For his part, Ahrens thought the two-year renaming process moved too quickly. But alumni don’t control the school, he said.
“It’s not our job to have a hand in the pot, it’s our job to make the pot full,” he said. “In order for you to be proud of the university that you graduated from, it still has to be there decades after you leave it.”
But the name is far from the only area of improvement Ahrens sees. He listed several things that, as a conservative, white member of a fraternity, he saw could be improved: The dorms, the outreach and a vibe he described as “a stern ‘what are you doing here’ kind of look.”
“If you’re a man going through the W, you gotta go in with a strong mind and a thick skin cause people are gonna talk crap, like ‘you’re just another W girl,’’ Ahrens said. “Like no man, I’m a man.”
And then there are sports. Changing the name, Ahrens said, is the hardest thing an MUW president has attempted to do since getting into the NCAA last year. Bringing back sports, which the university disbanded in 2003, is part of an effort to attract more students.
It’s unclear if it’s working yet. Josh Dukes, a sophomore shooting guard from Booneville whose high school basketball team won the state championship, was enticed by the opportunity to help build MUW’s program from the ground up.
But his family of five brothers (and one sister) jokes that Dukes is playing “women’s basketball.” The team has a losing record. The university’s name makes it easier for other players, Dukes said, to “get inside your head.”
Losing its home turf
There is an elephant-sized bulldog in the room.

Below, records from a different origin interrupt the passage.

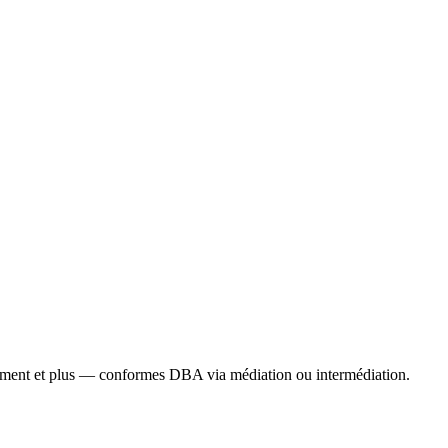
gement et plus — conformes DBA via médiation ou intermédiation.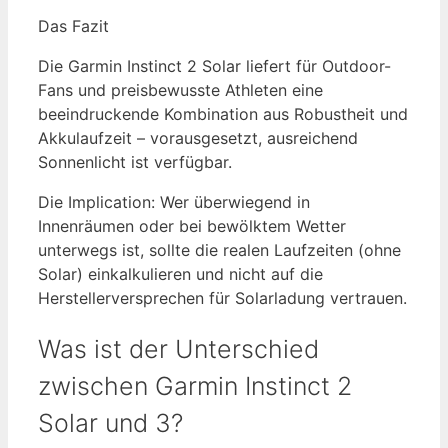
Das Fazit
Die Garmin Instinct 2 Solar liefert für Outdoor-
Fans und preisbewusste Athleten eine
beeindruckende Kombination aus Robustheit und
Akkulaufzeit – vorausgesetzt, ausreichend
Sonnenlicht ist verfügbar.
Die Implication: Wer überwiegend in
Innenräumen oder bei bewölktem Wetter
unterwegs ist, sollte die realen Laufzeiten (ohne
Solar) einkalkulieren und nicht auf die
Herstellerversprechen für Solarladung vertrauen.
Was ist der Unterschied
zwischen Garmin Instinct 2
Solar und 3?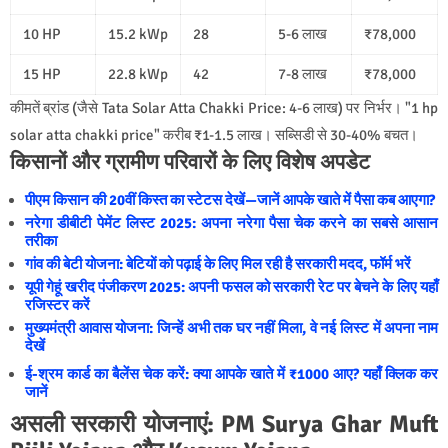
10 HP
15.2 kWp
28
5-6 लाख
₹78,000
15 HP
22.8 kWp
42
7-8 लाख
₹78,000
कीमतें ब्रांड (जैसे Tata Solar Atta Chakki Price: 4-6 लाख) पर निर्भर। "1 hp
solar atta chakki price" करीब ₹1-1.5 लाख। सब्सिडी से 30-40% बचत।
किसानों और ग्रामीण परिवारों के लिए विशेष अपडेट
पीएम किसान की 20वीं किस्त का स्टेटस देखें—जानें आपके खाते में पैसा कब आएगा?
नरेगा डीबीटी पेमेंट लिस्ट 2025: अपना नरेगा पैसा चेक करने का सबसे आसान
तरीका
गांव की बेटी योजना: बेटियों को पढ़ाई के लिए मिल रही है सरकारी मदद, फॉर्म भरें
यूपी गेहूं खरीद पंजीकरण 2025: अपनी फसल को सरकारी रेट पर बेचने के लिए यहाँ
रजिस्टर करें
मुख्यमंत्री आवास योजना: जिन्हें अभी तक घर नहीं मिला, वे नई लिस्ट में अपना नाम
देखें
ई-श्रम कार्ड का बैलेंस चेक करें: क्या आपके खाते में ₹1000 आए? यहाँ क्लिक कर
जानें
असली सरकारी योजनाएं: PM Surya Ghar Muft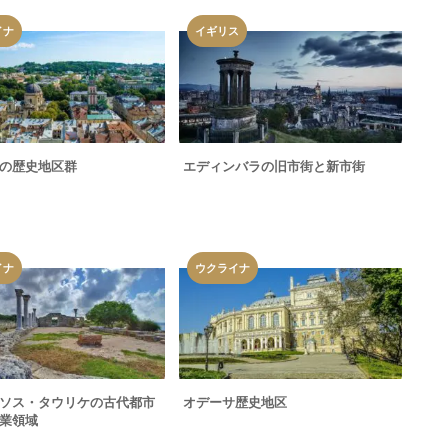
イナ
イギリス
の歴史地区群
エディンバラの旧市街と新市街
イナ
ウクライナ
ソス・タウリケの古代都市
オデーサ歴史地区
業領域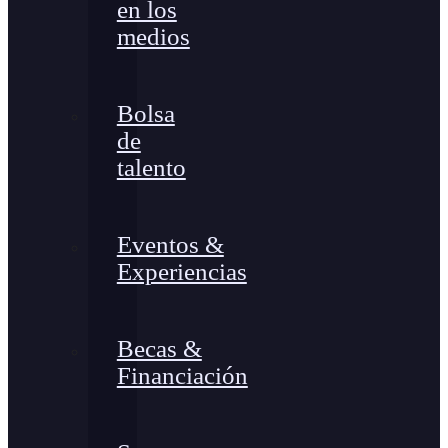
en los
medios
Bolsa
de
talento
Eventos &
Experiencias
Becas &
Financiación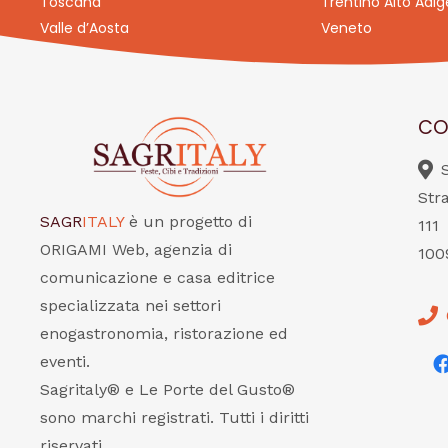
Toscana
Trentino Alto Adig
Valle d’Aosta
Veneto
CO
Str
SAGR
ITALY
è un progetto di
111
ORIGAMI Web, agenzia di
100
comunicazione e casa editrice
specializzata nei settori
enogastronomia, ristorazione ed
eventi.
Sagritaly® e Le Porte del Gusto®
sono marchi registrati. Tutti i diritti
riservati.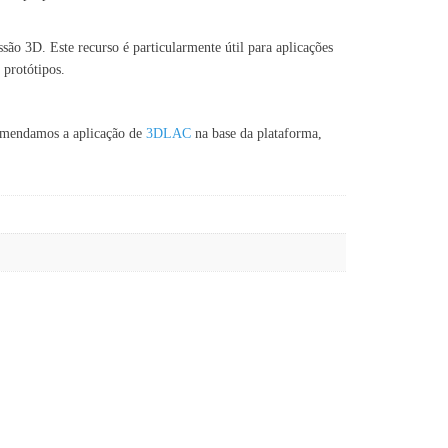
ão 3D. Este recurso é particularmente útil para aplicações
 protótipos.
comendamos a aplicação de
3DLAC
na base da plataforma,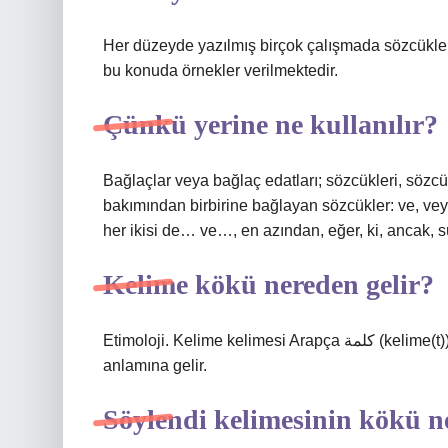
Her düzeyde yazılmış birçok çalışmada sözcükler
bu konuda örnekler verilmektedir.
Çünkü yerine ne kullanılır?
Bağlaçlar veya bağlaç edatları; sözcükleri, sözc
bakımından birbirine bağlayan sözcükler: ve, vey
her ikisi de… ve…, en azından, eğer, ki, ancak, 
Kelime kökü nereden gelir?
Etimoloji. Kelime kelimesi Arapça كلمة (kelime(t)) kelimesinden ödünç alınmıştır ve “söylenen, söz”
anlamına gelir.
Söylendi kelimesinin kökü n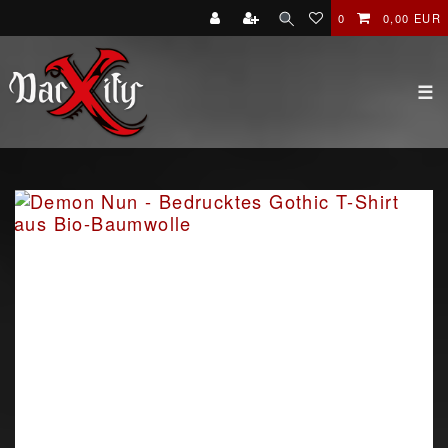
0
0,00 EUR
☰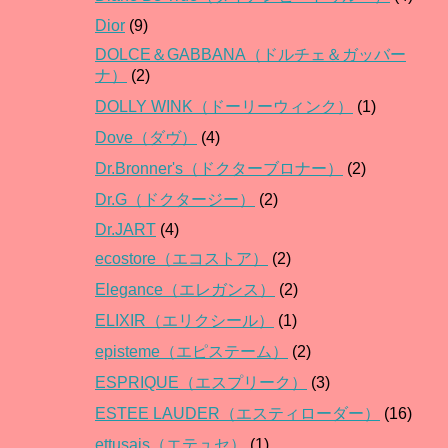
Dior
(9)
DOLCE＆GABBANA（ドルチェ＆ガッバー
ナ）
(2)
DOLLY WINK（ドーリーウィンク）
(1)
Dove（ダヴ）
(4)
Dr.Bronner's（ドクターブロナー）
(2)
Dr.G（ドクタージー）
(2)
Dr.JART
(4)
ecostore（エコストア）
(2)
Elegance（エレガンス）
(2)
ELIXIR（エリクシール）
(1)
episteme（エピステーム）
(2)
ESPRIQUE（エスプリーク）
(3)
ESTEE LAUDER（エスティローダー）
(16)
ettusais（エテュセ）
(1)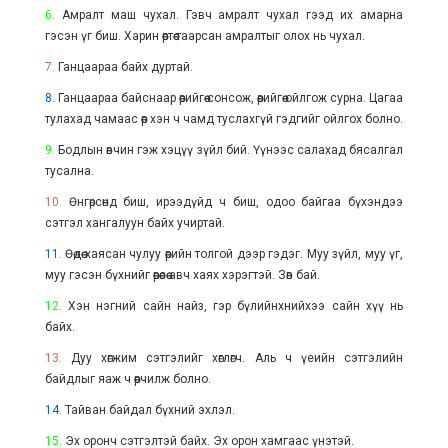
6.
Амралт маш чухал. Гэвч амралт чухал гээд их амарна
гэсэн үг биш. Харин өөртөө таарсан амралтыг олох нь чухал.
7.
Ганцаараа байх дуртай.
8.
Ганцаараа байснаар өөрийгөө сонсож, өөрийгөө ойлгож сурна. Цагаа
тулахад чамаас өөр хэн ч чамд туслахгүй гэдгийг ойлгох болно.
9.
Бодлын өвчин гэж хэцүү зүйл бий. Үүнээс салахад бясалгал
тусална.
10.
Өнгөрсөнд биш, ирээдүйд ч биш, одоо байгаа бүхэндээ
сэтгэл хангалуун байх учиртай.
11.
Өөдөө хаясан чулуу өөрийн толгой дээр гэдэг. Муу зүйл, муу үг,
муу гэсэн бүхнийг өөрөөсөө авч хаях хэрэгтэй. Зөв бай.
12.
Хэн нэгний сайн найз, гэр бүлийнхнийхээ сайн хүү нь
байх.
13.
Дуу хөгжим сэтгэлийг хөглөгч. Аль ч үеийн сэтгэлийн
байдлыг яаж ч өөрчилж болно.
14.
Тайван байдал бүхний эхлэл.
15.
Эх оронч сэтгэлтэй байх. Эх орон хамгаас үнэтэй.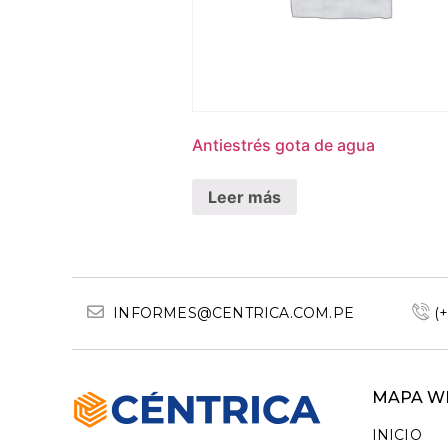
Antiestrés gota de agua
Leer más
INFORMES@CENTRICA.COM.PE
(
MAPA W
INICIO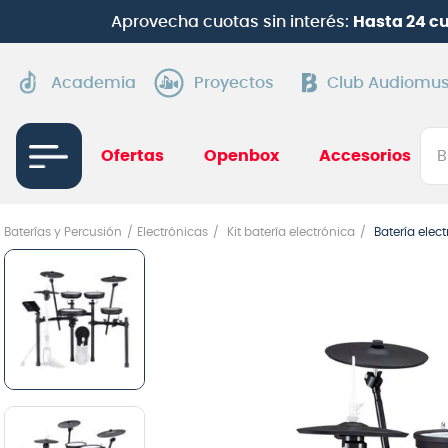
¡
Suscríbete en Clu
Academia
Proyectos
Club Audiomus
Bus
Ofertas
Openbox
Accesorios
TÉRMI
Baterías y Percusión
Electrónicas
Kit batería electrónica
Batería ele
1
.
gui
2
.
ba
3
.
gu
4
.
pi
5
.
am
6
.
te
7
.
gu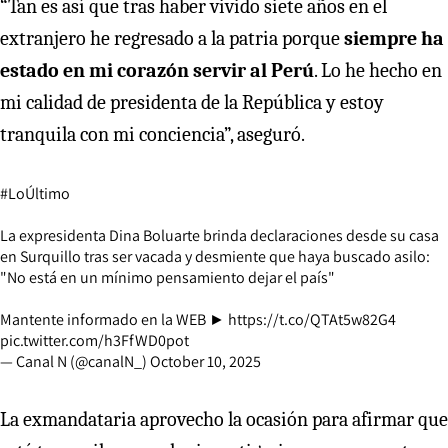
“Tan es así que tras haber vivido siete años en el
extranjero he regresado a la patria porque
siempre ha
estado en mi corazón servir al Perú
. Lo he hecho en
mi calidad de presidenta de la República y estoy
tranquila con mi conciencia”, aseguró.
#LoÚltimo
La expresidenta Dina Boluarte brinda declaraciones desde su casa
en Surquillo tras ser vacada y desmiente que haya buscado asilo:
"No está en un mínimo pensamiento dejar el país"
Mantente informado en la WEB ►
https://t.co/QTAt5w82G4
pic.twitter.com/h3FfWD0pot
— Canal N (@canalN_)
October 10, 2025
La exmandataria aprovecho la ocasión para afirmar que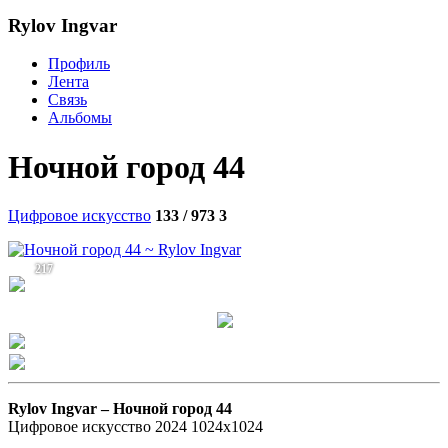
Rylov Ingvar
Профиль
Лента
Связь
Альбомы
Ночной город 44
Цифровое искусство
133 / 973
3
217
Rylov Ingvar –
Ночной город 44
Цифровое искусство 2024 1024х1024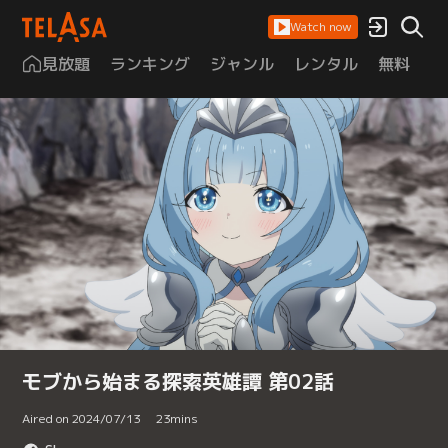
Watch now
見放題
ランキング
ジャンル
レンタル
無料
は
モブから始まる探索英雄譚 第02話
Aired on 2024/07/13
23
mins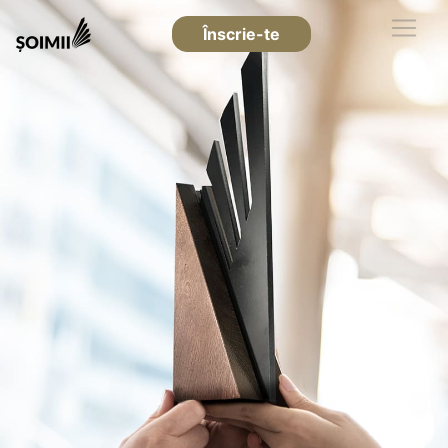
Înscrie-te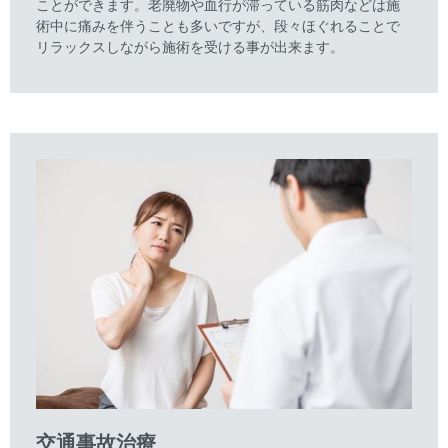
ことができます。老廃物や血行が滞っている筋肉などは施
術中に痛みを伴うことも多いですが、段々ほぐれることで
リラックスしながら施術を受ける事が出来ます。
交通事故治療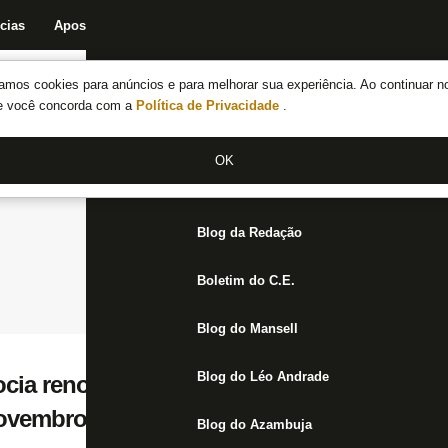
cias
Apostas
Fórum
Blog da Redação
Boletim do C.E.
Fechar menu principal
amos cookies para anúncios e para melhorar sua experiência. Ao continuar n
Notícias do Botafogo
te você concorda com a
Política de Privacidade
.
Fórum
OK
Jogos
Blog da Redação
Boletim do C.E.
Blog do Mansell
Blog do Léo Andrade
cia renovação de zagueiro Ewerton Porto,
novembro
Blog do Azambuja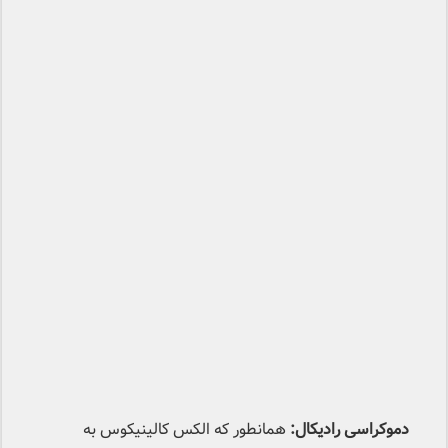
دموکراسی رادیکال:
همانطور که الکس کالینیکوس به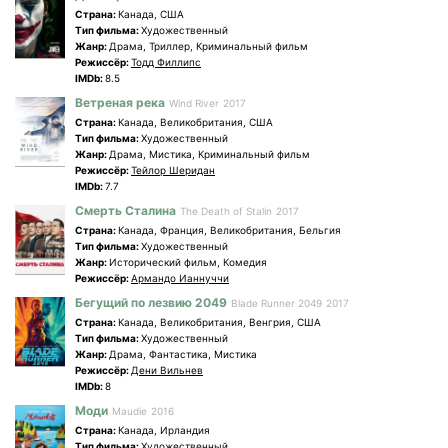
Страна:
Канада, США
Tип фильма:
Художественный
Жанр:
Драма, Триллер, Криминальный фильм
Режиссёр:
Тодд Филлипс
IMDb:
8.5
Ветреная река
Wind River
2017
Страна:
Канада, Великобритания, США
Tип фильма:
Художественный
Жанр:
Драма, Мистика, Криминальный фильм
Режиссёр:
Тейлор Шеридан
IMDb:
7.7
Смерть Сталина
The Death of Stalin
2017
Страна:
Канада, Франция, Великобритания, Бельгия
Tип фильма:
Художественный
Жанр:
Исторический фильм, Комедия
Режиссёр:
Армандо Ианнуччи
Бегущий по лезвию 2049
Blade Runner 2049
2017
Страна:
Канада, Великобритания, Венгрия, США
Tип фильма:
Художественный
Жанр:
Драма, Фантастика, Мистика
Режиссёр:
Дени Вильнев
IMDb:
8
Моди
Maudie
2016
Страна:
Канада, Ирландия
Tип фильма:
Художественный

When Miller attended MUW in the 1980s, it had a complementary relationship to Mississippi State. Male students would come to Columbus to drink and eat out, because Lowndes County was wet and Oktibbeha County was dry. Female students would go to Starkville for the games.
It’s more competitive now.
Today, MSU is roaring, enjoying record enrollments, major success in fundraising and a slew of new construction projects. It is also raking in an increasing share of the number of college students who hail from Lowndes County, making MUW the only regional college in Mississippi at risk of losing its home turf.
In 2022, 450 students went to MUW compared to 432 to MSU, according to IHL data.
MUW is like a tiny planet that may be fated to fall into MSU’s orbit.
“They’ve got more gravitational pull than we do being so close to them,” Brooking said.
IHL classifies MUW as a “regional college,” yet MUW’s leaders know that in many ways, they are outmatched by MSU and EMCC. MUW must own its backyard, Miller said, but it also needs a name that can attract students from across the state and the South, one that gets at the one thing the small campus has: A private-college feel on a state-dollar dime that is accessible to all.
“At Mississippi State or Ole Miss, you might be intimidated … by the people with connections,” Miller said. “Others might say, ‘I couldn’t compete against that.’ But here, we nurture people taking on responsibility and getting to be a leader.”
But is that message connecting with Mississippians?
In downtown Columbus, where the number of local businesses rival Oxford’s Square, Naiya Bell, a 21-year-old community college student who was looking for jobs with her friends, said she had considered MUW’s nursing program.
But Brenda Heard, a landlord dropping off dry-cleaning who lives in Alabama, leases to MUW students but didn’t know if the university admitted men. Roderick Dillard, a firefighter, said his daughters went to MSU for the experience.
“Kids like to get out,” Dillard said.
Naomi Simpson and Angel Viveros students from the academically rigorous Mississippi School for Math and Science, were walking into a local bookstore as they recalled their high school’s recent college fair, which was held in MUW’s gym. Simpson listed off the tables she recalled Mississippi State having: Agriculture, the honors college, education and more.
Then Simpson paused. For a moment, neither student could remember if MUW was there, too. It was, Viveros remembered.
Simpson shrugged. “Maybe I just didn’t go up to them.”